Сегодня у Николая Ивановича прекрасное настроение, но он категорически не намерен заводиться, несмотря на старания парней. Видимо, момент упущен. Сегодня будет контрольная.
Подняв с мест двоих бурсаков, чтобы они написали на доске варианты работ, Пифагор начал прохаживаться по классу, часто останавливаясь, заглядывая в тетради курсантов. Вот он прогулялся по одному проходу, вернулся к столу и заковылял по другому. Дойдя до противоположной стены, старик остановился перед свежим номером стенной газеты и вдруг увидел... себя. Выпуск газеты новогодний, с множеством поздравлений, шаржей, эпиграмм. Вот колобком катится историчка Лидия Сергеевна, вот хор «англичанок» что-то поет, а это ... конечно же, это он - Н.И. Жеребцов, собственной персоной: сидит за столом, горемычный, и затылок ладошкой гладит.
Николай Иванович захихикал тоненько и стал читать стишок под рисунком:

Годами стар, но это - чепуха!
Он молод, бодр, могуч душою.
И в Новый год, чего таить греха,
Наш дед ещё тряхнет своею стариною.

Пифагор уже во весь голос смеется от радости. И он счастлив. Он весь трясется и готов вот-вот рассыпаться от смеха. Курсанты оборачиваются и тоже начинают ржать, глядя на старика. Видя их поддержку, Пифагор заходится смехом, из глаз обильно заструились слезы.
- Здогово! - наконец удается выговорить ему. - Пг'ямо в точку. Вы эту штуку того, потом не выбгасывайте. Я её домой возьму, стагухе покажу. Мы ещё со стагухой того, бывает... - Николай Иванович поскреб горсточкой свою дряблую шею, высоко задрав подбородок.

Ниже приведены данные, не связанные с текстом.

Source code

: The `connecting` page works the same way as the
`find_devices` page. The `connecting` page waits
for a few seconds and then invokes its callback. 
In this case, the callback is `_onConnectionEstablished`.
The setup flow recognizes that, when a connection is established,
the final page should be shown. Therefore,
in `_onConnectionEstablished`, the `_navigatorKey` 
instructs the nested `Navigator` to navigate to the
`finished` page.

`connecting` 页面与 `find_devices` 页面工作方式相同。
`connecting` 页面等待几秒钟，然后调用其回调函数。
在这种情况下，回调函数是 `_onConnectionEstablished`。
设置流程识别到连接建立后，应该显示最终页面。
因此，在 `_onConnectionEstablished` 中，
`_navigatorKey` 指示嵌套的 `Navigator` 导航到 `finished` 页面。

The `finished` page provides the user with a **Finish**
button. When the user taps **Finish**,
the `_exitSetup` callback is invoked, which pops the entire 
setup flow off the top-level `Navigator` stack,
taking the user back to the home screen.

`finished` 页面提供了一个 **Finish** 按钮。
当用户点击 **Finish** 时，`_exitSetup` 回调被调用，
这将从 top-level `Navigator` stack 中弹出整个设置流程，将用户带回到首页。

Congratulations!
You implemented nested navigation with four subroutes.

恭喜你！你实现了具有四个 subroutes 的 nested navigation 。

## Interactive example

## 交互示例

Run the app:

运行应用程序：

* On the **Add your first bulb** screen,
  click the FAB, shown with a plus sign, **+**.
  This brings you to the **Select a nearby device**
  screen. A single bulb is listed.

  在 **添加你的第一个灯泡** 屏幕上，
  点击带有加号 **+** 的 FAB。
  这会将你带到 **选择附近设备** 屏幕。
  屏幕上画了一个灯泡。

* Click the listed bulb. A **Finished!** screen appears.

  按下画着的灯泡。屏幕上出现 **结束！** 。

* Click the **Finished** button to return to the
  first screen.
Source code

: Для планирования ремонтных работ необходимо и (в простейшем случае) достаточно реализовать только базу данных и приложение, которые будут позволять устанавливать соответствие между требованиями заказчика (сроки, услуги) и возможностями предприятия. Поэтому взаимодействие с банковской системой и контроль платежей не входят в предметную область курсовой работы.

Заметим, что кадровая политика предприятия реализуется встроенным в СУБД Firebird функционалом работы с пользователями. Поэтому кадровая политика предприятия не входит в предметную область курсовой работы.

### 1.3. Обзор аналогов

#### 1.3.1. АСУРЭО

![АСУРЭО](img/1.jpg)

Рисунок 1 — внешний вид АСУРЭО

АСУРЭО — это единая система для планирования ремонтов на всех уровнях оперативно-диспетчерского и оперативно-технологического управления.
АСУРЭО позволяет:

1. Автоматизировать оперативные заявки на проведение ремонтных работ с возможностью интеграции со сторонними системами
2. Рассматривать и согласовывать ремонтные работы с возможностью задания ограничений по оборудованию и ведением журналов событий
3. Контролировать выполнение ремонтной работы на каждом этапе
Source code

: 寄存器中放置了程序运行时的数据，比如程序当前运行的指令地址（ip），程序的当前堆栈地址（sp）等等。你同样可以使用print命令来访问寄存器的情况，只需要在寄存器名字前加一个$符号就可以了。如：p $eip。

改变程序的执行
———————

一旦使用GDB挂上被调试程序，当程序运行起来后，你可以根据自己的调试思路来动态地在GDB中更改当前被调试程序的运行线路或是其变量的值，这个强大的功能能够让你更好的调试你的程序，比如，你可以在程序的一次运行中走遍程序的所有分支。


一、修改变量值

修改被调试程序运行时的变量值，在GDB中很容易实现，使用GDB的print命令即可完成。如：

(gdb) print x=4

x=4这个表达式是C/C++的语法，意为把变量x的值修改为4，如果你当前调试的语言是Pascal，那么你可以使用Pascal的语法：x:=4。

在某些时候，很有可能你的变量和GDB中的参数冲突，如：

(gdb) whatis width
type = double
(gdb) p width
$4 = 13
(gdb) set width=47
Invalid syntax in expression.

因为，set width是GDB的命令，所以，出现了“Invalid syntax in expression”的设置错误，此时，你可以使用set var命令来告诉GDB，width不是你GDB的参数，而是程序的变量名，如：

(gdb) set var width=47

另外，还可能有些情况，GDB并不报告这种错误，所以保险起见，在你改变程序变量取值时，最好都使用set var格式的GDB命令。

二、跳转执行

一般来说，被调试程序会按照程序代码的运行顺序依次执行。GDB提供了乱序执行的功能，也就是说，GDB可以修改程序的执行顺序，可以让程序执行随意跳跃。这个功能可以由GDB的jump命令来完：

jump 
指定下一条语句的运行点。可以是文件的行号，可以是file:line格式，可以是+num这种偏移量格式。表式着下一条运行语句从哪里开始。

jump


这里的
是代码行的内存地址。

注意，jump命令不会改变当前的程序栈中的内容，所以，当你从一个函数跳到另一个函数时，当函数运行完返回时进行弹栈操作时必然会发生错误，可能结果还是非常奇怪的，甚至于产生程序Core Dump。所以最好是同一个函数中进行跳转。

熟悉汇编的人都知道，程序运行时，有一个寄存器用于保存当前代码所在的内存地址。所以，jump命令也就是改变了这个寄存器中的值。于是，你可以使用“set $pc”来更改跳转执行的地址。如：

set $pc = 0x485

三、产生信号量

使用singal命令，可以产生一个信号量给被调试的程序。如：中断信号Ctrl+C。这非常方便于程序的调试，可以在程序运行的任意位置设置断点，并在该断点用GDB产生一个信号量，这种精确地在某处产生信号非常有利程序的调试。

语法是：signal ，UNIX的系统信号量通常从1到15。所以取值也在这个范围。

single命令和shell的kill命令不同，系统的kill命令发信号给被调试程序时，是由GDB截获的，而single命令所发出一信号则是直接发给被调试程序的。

- Николай Иванович! - с недоверием вопрошает кто-то. - Да разве вы, того, выпивали? Не верим!
- Хе-хе, бгатцы мои! - Пифагор поворачивается к классу, все еще подрагивая от сотрясающего его смеха. - Вот помню, как в одна тысяча девятьсот двенадцатом стояли мы в Вагшаве...
Ура! Завелся! Пропади она пропадом, контрольная! Контрольная как-нибудь потом.
Кто-то уже достает чистую бумагу для письма, кто-то продолжает начатое раньше, одни выдвигают ящики, где ждут раскрытые книги, на «шкентеле», в задних рядах уже слышно: «Ж-4, - мимо, А-7 - попал», - тут продолжается морская битва. Математика продолжается. Да здравствует математика!